- **EXTRACT TO READ**:
Randomized evaluation is not without its critics, who say that there is little benefit in learning rigorously about one context because the lessons will not translate into other contexts. In effect, the critics ask, can we generalize about human behavior across countries?
That is an empirical question, and the growing body of evidence is helping us answer it scientifically. Hundreds of randomized evaluations of anti-poverty programs are now being conducted all over the world. While each evaluation is carefully crafted to describe one part of the development puzzle, many pieces are starting to come together.
That is Rachel Glennerster and Michael Kremer in the Boston Review. As usual, BR features big thinkers pushing one point of view, and a bunch of other thinkers and practitioners responding. The forum is here. I thought the G&K piece and responses were all excellent.
Pranab Bardhan reminds us that a lot of the questions we want to answer in development won’t be answered by the randomized control trial. Glennerster and Kremer don’t need to be told this (most of their best work is neither randomized nor even micro-empirical), but most of the development world needs to hear this message.
Dan Posner is worried that the current rash of experiments are not designed to see how context matters. I couldn’t agree more, and I would like to see the leaders of the RCT movement, especially 3ie and the World Bank, push this agenda more aggressively. It’s discussed in salons but too seldom implemented in the field.

- **PROVIDED MATERIAL**:

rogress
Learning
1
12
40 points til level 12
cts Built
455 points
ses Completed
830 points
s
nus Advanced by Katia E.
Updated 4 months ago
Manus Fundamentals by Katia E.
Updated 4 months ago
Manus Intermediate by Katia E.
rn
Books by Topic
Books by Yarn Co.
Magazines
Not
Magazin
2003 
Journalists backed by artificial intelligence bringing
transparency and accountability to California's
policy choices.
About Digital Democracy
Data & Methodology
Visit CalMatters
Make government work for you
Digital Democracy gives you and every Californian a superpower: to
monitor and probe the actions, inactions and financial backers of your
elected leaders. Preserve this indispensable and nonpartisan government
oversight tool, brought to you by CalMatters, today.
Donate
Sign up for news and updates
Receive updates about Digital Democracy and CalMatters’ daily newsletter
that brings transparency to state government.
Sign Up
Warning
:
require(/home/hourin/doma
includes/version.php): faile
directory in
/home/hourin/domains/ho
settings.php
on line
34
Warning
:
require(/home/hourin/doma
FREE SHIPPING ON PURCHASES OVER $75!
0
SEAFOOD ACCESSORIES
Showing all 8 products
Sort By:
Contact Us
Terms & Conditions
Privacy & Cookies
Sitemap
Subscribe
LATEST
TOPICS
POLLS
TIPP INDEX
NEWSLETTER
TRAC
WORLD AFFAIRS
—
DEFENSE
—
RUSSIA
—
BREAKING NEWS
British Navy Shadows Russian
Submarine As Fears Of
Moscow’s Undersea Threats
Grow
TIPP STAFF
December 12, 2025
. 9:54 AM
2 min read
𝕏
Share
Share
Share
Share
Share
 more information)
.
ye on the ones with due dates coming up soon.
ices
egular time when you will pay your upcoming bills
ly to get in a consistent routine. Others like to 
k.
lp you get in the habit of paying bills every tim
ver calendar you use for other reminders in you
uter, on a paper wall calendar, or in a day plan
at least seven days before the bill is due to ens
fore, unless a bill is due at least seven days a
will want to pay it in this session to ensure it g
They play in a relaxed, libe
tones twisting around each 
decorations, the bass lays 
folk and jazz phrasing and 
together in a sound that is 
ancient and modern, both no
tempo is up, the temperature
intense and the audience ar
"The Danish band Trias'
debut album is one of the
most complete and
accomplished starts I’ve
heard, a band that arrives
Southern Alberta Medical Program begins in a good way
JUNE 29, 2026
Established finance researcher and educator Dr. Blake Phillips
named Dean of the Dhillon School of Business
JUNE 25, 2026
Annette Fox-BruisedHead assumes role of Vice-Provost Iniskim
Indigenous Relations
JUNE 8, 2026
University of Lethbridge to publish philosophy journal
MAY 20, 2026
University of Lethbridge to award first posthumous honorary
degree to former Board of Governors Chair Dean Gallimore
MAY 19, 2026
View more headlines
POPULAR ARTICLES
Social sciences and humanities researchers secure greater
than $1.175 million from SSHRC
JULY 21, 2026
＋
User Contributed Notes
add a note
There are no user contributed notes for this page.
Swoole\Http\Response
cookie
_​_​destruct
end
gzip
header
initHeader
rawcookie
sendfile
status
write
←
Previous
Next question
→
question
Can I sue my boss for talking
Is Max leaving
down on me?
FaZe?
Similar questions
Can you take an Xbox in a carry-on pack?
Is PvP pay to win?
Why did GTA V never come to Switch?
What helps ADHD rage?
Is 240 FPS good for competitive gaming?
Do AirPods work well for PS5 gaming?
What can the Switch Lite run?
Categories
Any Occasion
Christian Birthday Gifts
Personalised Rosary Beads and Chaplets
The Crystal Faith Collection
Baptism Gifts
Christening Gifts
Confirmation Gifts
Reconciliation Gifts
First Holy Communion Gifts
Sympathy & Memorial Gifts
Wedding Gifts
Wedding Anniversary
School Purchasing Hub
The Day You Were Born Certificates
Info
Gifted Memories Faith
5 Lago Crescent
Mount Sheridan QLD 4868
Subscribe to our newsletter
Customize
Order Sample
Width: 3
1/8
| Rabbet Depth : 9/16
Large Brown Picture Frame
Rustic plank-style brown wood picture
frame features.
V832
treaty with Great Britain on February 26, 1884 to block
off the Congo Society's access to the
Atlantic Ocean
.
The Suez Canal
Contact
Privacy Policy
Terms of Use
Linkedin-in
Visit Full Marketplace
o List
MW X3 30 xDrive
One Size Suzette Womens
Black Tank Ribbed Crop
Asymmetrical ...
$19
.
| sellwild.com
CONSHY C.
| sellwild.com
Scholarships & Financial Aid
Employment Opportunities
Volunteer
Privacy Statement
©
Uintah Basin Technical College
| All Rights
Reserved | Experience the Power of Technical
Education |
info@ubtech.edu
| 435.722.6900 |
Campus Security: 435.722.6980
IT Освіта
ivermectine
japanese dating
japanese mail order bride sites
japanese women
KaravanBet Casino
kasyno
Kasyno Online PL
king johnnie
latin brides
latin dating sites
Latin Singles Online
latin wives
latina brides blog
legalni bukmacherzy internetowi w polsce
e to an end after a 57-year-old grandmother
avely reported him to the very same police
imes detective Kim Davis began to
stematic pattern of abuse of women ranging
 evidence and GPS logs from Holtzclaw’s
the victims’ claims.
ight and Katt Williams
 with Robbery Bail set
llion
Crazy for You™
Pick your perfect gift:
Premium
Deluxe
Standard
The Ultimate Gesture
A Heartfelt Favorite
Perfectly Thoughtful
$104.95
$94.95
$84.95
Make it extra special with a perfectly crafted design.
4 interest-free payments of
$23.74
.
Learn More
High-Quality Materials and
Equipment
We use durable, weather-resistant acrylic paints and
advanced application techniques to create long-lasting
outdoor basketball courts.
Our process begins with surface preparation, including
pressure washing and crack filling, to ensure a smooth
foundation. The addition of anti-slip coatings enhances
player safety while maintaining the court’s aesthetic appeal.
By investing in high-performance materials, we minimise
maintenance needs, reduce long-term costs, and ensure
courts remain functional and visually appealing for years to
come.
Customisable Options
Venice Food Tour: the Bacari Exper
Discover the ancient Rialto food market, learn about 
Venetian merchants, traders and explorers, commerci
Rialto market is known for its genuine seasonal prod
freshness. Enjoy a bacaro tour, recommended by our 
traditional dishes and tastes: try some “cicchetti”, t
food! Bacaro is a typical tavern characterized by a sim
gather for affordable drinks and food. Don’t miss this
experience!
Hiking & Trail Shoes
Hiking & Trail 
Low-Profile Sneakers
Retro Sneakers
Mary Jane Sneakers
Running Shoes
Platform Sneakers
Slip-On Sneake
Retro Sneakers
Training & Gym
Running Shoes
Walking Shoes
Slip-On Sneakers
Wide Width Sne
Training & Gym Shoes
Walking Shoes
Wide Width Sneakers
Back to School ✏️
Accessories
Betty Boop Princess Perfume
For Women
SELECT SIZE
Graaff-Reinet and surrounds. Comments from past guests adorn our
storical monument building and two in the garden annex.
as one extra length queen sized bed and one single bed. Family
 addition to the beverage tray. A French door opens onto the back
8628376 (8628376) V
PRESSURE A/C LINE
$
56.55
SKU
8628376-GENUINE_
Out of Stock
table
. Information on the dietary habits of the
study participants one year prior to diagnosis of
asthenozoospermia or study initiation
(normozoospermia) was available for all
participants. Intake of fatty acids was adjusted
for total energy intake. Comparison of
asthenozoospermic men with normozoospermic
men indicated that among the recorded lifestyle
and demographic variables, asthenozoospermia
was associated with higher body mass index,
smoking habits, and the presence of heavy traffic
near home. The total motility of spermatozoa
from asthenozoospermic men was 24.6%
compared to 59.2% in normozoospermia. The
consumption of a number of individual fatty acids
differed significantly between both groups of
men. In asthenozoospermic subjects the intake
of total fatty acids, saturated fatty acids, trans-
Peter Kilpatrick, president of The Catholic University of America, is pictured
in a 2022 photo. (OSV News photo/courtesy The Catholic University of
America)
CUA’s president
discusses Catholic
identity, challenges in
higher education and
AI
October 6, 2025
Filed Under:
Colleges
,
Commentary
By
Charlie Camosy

- **PROBLEM DETAILS**: List every person named in the text on randomized evaluation. The entries come from a different source than the text on randomized evaluation.

- **THE ANSWER**: Rachel Glennerster, Michael Kremer, Pranab Bardhan, Dan Posner